Steen has always enjoyed working with undergraduates and generally has three or four working as part of his research group. (“You can try some of your riskiest ideas with undergrads,” he says, “because their diplomas don’t depend on the idea working out and they’re some of the best brainstormers you’ll ever find.”) Faria, who begins medical school this fall, tells the story of successfully reverse engineering a bubble toy that Steen’s younger daughter brought home from a birthday party. When he showed the results to Steen, “he was ten times more excited than me. He just jumped out of his chair, landed on the floor, and kept staring at this bubble. And that’s the attitude he carried throughout the whole lab.”

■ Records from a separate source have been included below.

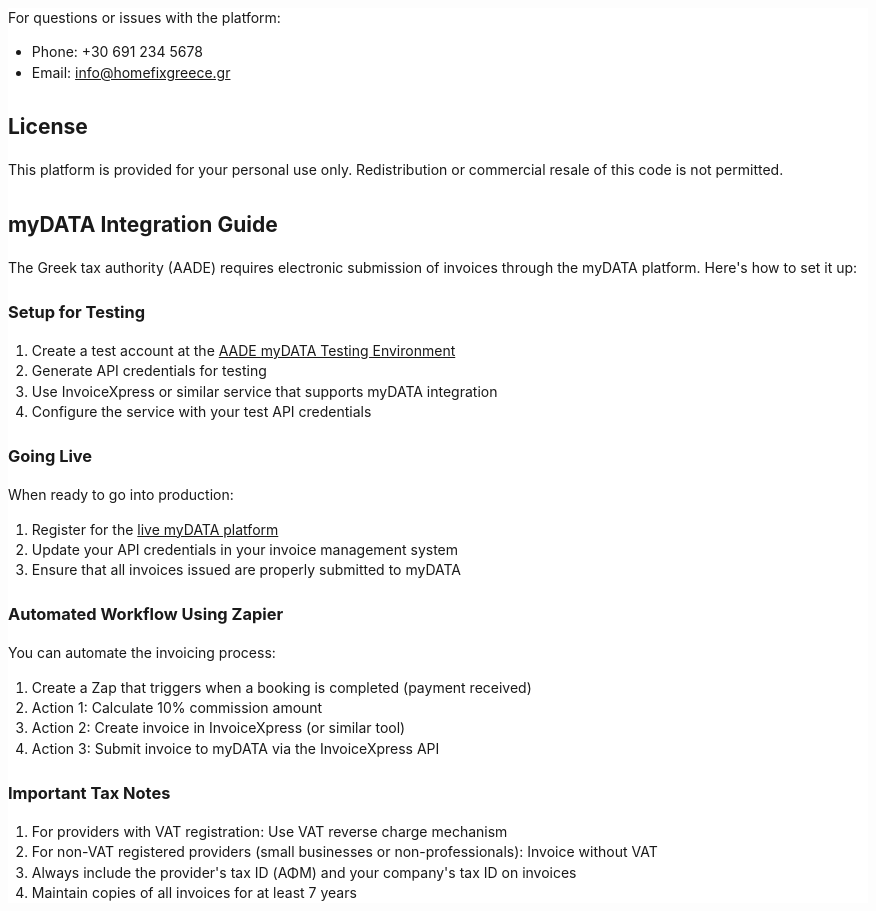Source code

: For questions or issues with the platform:

- Phone: +30 691 234 5678
- Email: info@homefixgreece.gr

## License

This platform is provided for your personal use only. Redistribution or commercial resale of this code is not permitted.

## myDATA Integration Guide

The Greek tax authority (AADE) requires electronic submission of invoices through the myDATA platform. Here's how to set it up:

### Setup for Testing

1. Create a test account at the [AADE myDATA Testing Environment](https://mydata-dev.azure-api.net/)
2. Generate API credentials for testing
3. Use InvoiceXpress or similar service that supports myDATA integration
4. Configure the service with your test API credentials

### Going Live

When ready to go into production:

1. Register for the [live myDATA platform](https://www.aade.gr/mydata)
2. Update your API credentials in your invoice management system
3. Ensure that all invoices issued are properly submitted to myDATA

### Automated Workflow Using Zapier

You can automate the invoicing process:

1. Create a Zap that triggers when a booking is completed (payment received)
2. Action 1: Calculate 10% commission amount
3. Action 2: Create invoice in InvoiceXpress (or similar tool)
4. Action 3: Submit invoice to myDATA via the InvoiceXpress API

### Important Tax Notes

1. For providers with VAT registration: Use VAT reverse charge mechanism
2. For non-VAT registered providers (small businesses or non-professionals): Invoice without VAT
3. Always include the provider's tax ID (ΑΦΜ) and your company's tax ID on invoices
4. Maintain copies of all invoices for at least 7 years
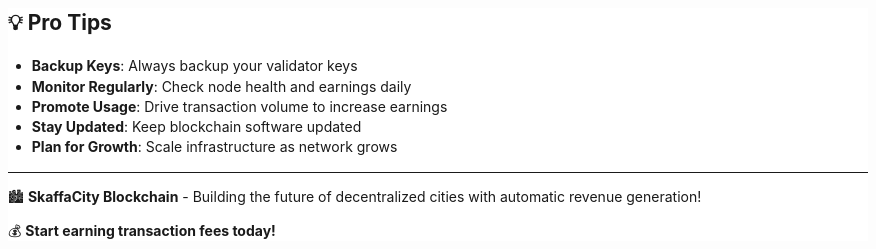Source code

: ## 💡 Pro Tips

- **Backup Keys**: Always backup your validator keys
- **Monitor Regularly**: Check node health and earnings daily
- **Promote Usage**: Drive transaction volume to increase earnings
- **Stay Updated**: Keep blockchain software updated
- **Plan for Growth**: Scale infrastructure as network grows

---

🏙️ **SkaffaCity Blockchain** - Building the future of decentralized cities with automatic revenue generation!

💰 **Start earning transaction fees today!**
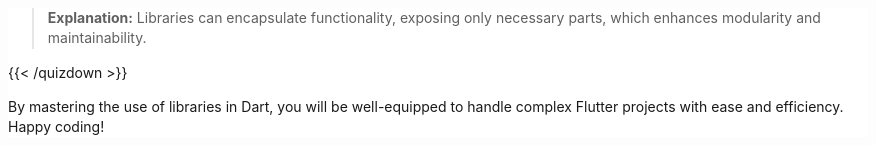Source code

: > **Explanation:** Libraries can encapsulate functionality, exposing only necessary parts, which enhances modularity and maintainability.

{{< /quizdown >}}

By mastering the use of libraries in Dart, you will be well-equipped to handle complex Flutter projects with ease and efficiency. Happy coding!
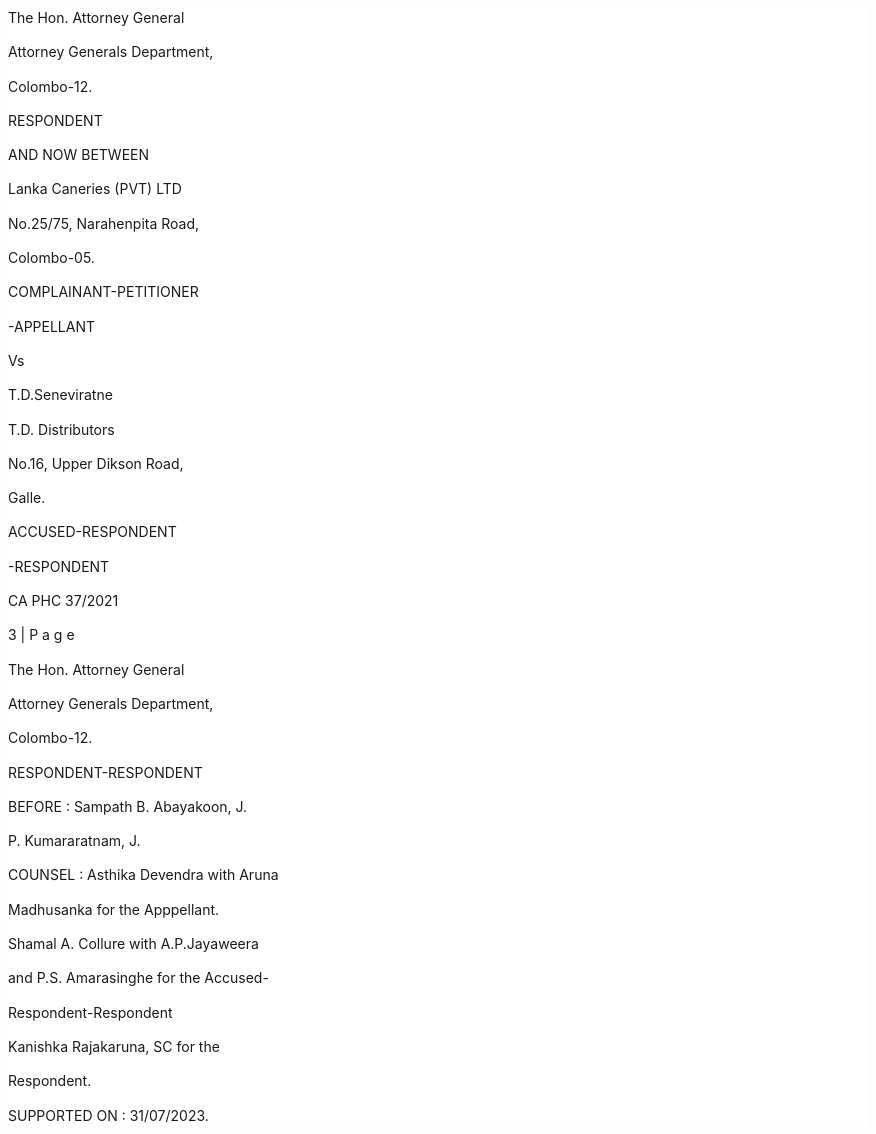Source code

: The Hon. Attorney General

Attorney Generals Department,

Colombo-12.

RESPONDENT

AND NOW BETWEEN

Lanka Caneries (PVT) LTD

No.25/75, Narahenpita Road,

Colombo-05.

COMPLAINANT-PETITIONER

-APPELLANT

Vs

T.D.Seneviratne

T.D. Distributors

No.16, Upper Dikson Road,

Galle.

ACCUSED-RESPONDENT

-RESPONDENT

CA PHC 37/2021

3 | P a g e

The Hon. Attorney General

Attorney Generals Department,

Colombo-12.

RESPONDENT-RESPONDENT

BEFORE : Sampath B. Abayakoon, J.

P. Kumararatnam, J.

COUNSEL : Asthika Devendra with Aruna

Madhusanka for the Apppellant.

Shamal A. Collure with A.P.Jayaweera

and P.S. Amarasinghe for the Accused-

Respondent-Respondent

Kanishka Rajakaruna, SC for the

Respondent.

SUPPORTED ON : 31/07/2023.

“Paul gives his students a lot of freedom,” says Vogel, who has spent the last three years working with Steen as a post-doc, collaborating closely on both the droplet switch and casting by design. “He’s very easygoing, with a very laid-back approach. He’s very good at boiling down complicated problems into a relatively simple theoretical framework. And it’s nice to work with someone who has faith that you’ll produce great things.”

For Steen’s two daughters, 15-year-old Ana, whose passion is ballet, and 13-year-old Frances, who’s currently studying classical guitar, the idea of walking on a ceiling is more than great — it’s cool. As a family, Steen, his wife, Kyra Stephanoff, and the girls spend summers bicycling through the watersheds of Central New York and winters cross-country skiing around the Finger Lakes. It reminds Steen of his own childhood, playing in the woods, and in the quiet moments between hills, gives him a chance to think through those next obstacles: a more uniform array of switches and a smoother ribbon of aluminum.

“I get an incredible thrill from doing this work,” says Steen. “It’s still amazing to me that we have this way of connecting numbers to physical phenomena. The range of predicting and understanding instabilities is just a fundamental fascination for me. And underneath it all, I like the idea of taking a mathematical proof and seeing it connect with something we can all use.”  endmark

 
Late-breaking News

Steen has received a grant from DARPA (Defense Advanced Research Projects Agency)  to demonstrate “capillarity-based reversible super-adhesion.” This is a direct application of the parallel action of surface tension (capillarity) inspired by the palm beetle, and the idea can be illustrated with a bank of soap bubbles or liquid droplets controlled by electro-osmotic droplet switches. Steen, principal investigator on the project, is working with Vogel, who is principal scientist. Shakti Technologies of Palo Alto, Calif., will fabricate the prototype device.